Minitar aims to be secure by default for the data inside of a tar file.
Security reports are accepted only for the most recent major release. As of December 2024, that is the 1.0 release series. Older releases are no longer supported.
By preference, use the Tidelift security contact. Tidelift will coordinate the fix and disclosure.
Alternatively, Send an email to [email protected] with the text
Minitar in the subject. Emails sent to this address should be encrypted using
age with the following public key:
age1fc6ngxmn02m62fej5cl30lrvwmxn4k3q2atqu53aatekmnqfwumqj4g93w
There are several classes of potential security issues that will not be accepted for Minitar There are several classes of "security" issues which will not be accepted for Minitar, because any issues arising from these are a matter of the library being used incorrectly.
Minitar does not perform validation or sanitization of path names provided to
the convenience classes Minitar::Output and Minitar::Input, which use
Kernel.open for their underlying implementations when not given an IO-like
object.
Improper use of these convenience classes with arbitrary input filenames may
leave your your software to the same class of vulnerability as reported for
Net::FTP (CVE-2017-17405).

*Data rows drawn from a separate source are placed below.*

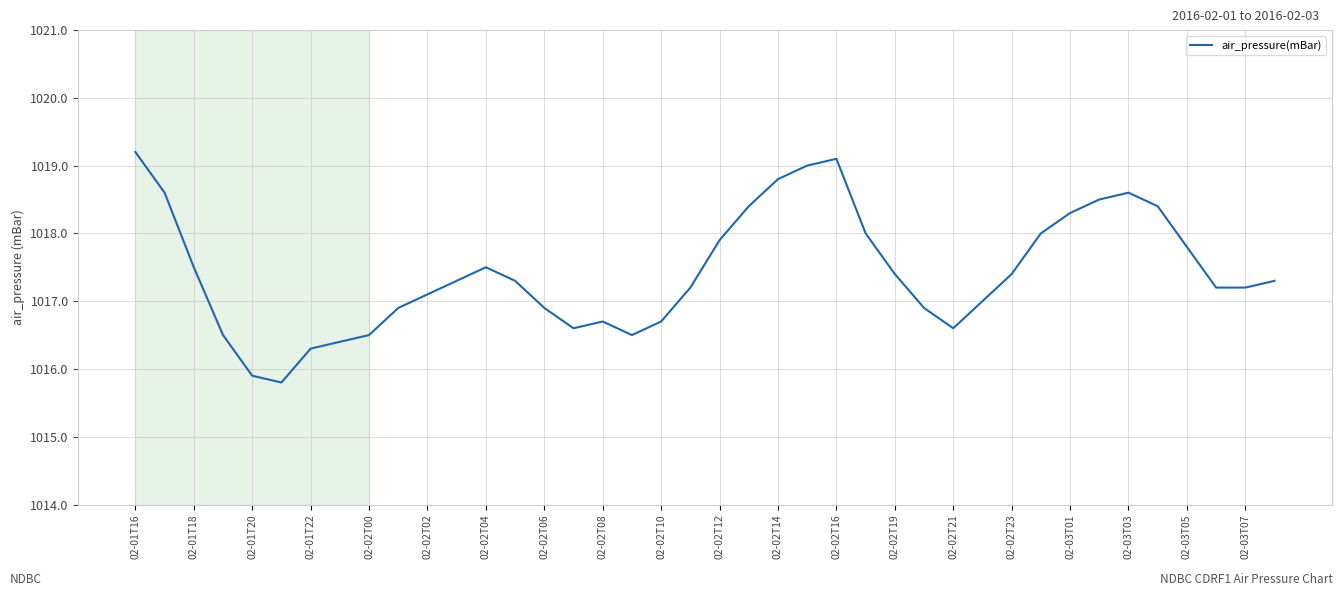

What is the smallest value displayed?

1015.8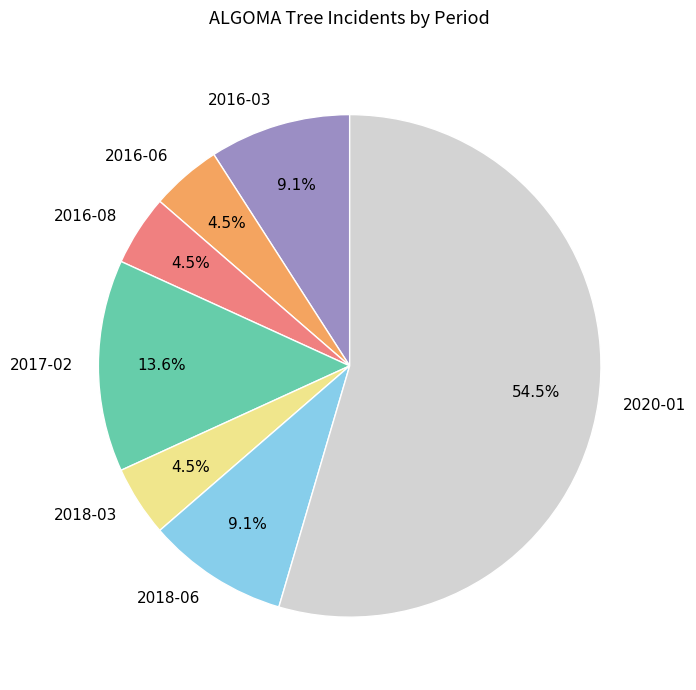

Between 2016-03 and 2016-06, which is larger?

2016-03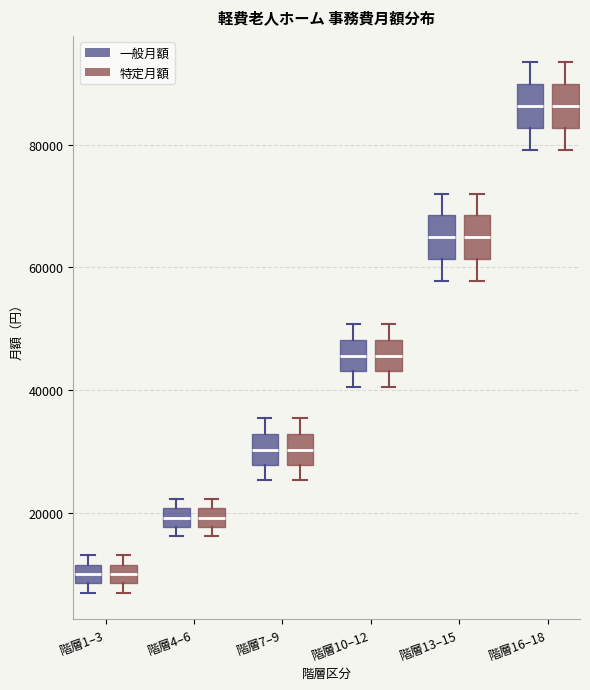

Reading left to right, read every box against the y-axis: the position of its median line, the range the box covers, and the ends of its whiskers. The values are not printed on the chart, so give them approximately, as read against the axis.

階層1–3 (一般月額): median 10000, box 8000 to 12000, whiskers 8000 (just below the box's lower edge) to 14000
階層1–3 (特定月額): median 10000, box 8000 to 12000, whiskers 8000 (just below the box's lower edge) to 14000
階層4–6 (一般月額): median 20000 (inside the box), box 18000 to 20000, whiskers 16000 to 22000
階層4–6 (特定月額): median 20000 (inside the box), box 18000 to 20000, whiskers 16000 to 22000
階層7–9 (一般月額): median 30000, box 28000 to 32000, whiskers 26000 to 36000
階層7–9 (特定月額): median 30000, box 28000 to 32000, whiskers 26000 to 36000
階層10–12 (一般月額): median 46000, box 44000 to 48000, whiskers 40000 to 50000
階層10–12 (特定月額): median 46000, box 44000 to 48000, whiskers 40000 to 50000
階層13–15 (一般月額): median 66000, box 62000 to 68000, whiskers 58000 to 72000
階層13–15 (特定月額): median 66000, box 62000 to 68000, whiskers 58000 to 72000
階層16–18 (一般月額): median 86000, box 82000 to 90000, whiskers 80000 to 94000
階層16–18 (特定月額): median 86000, box 82000 to 90000, whiskers 80000 to 94000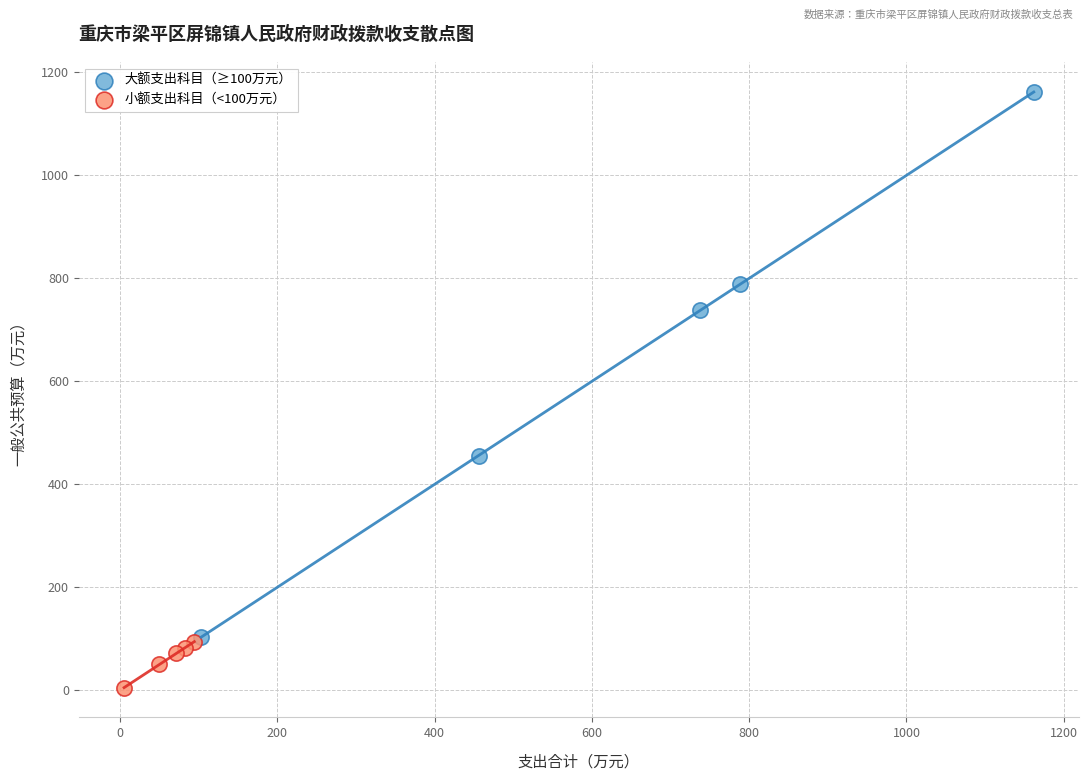

Which series contains the lowest Y value?

小额支出科目（<100万元）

If the input filename argument
starts with the pipe character (|), the command following the pipe character
is executed.
Additionally, the use of the open-uri library (which extends Kernel.open
with transparent implementations of Net::HTTP, Net::HTTPS, and Net::FTP),
there are other possible vulnerabilities when accepting arbitrary input, as
detailed by Egor Homakov.
These security vulnerabilities may be avoided, even with the Minitar::Output
and Minitar::Input convenience classes, by providing IO-like objects instead
of pathname-like objects as the source or destination of these classes.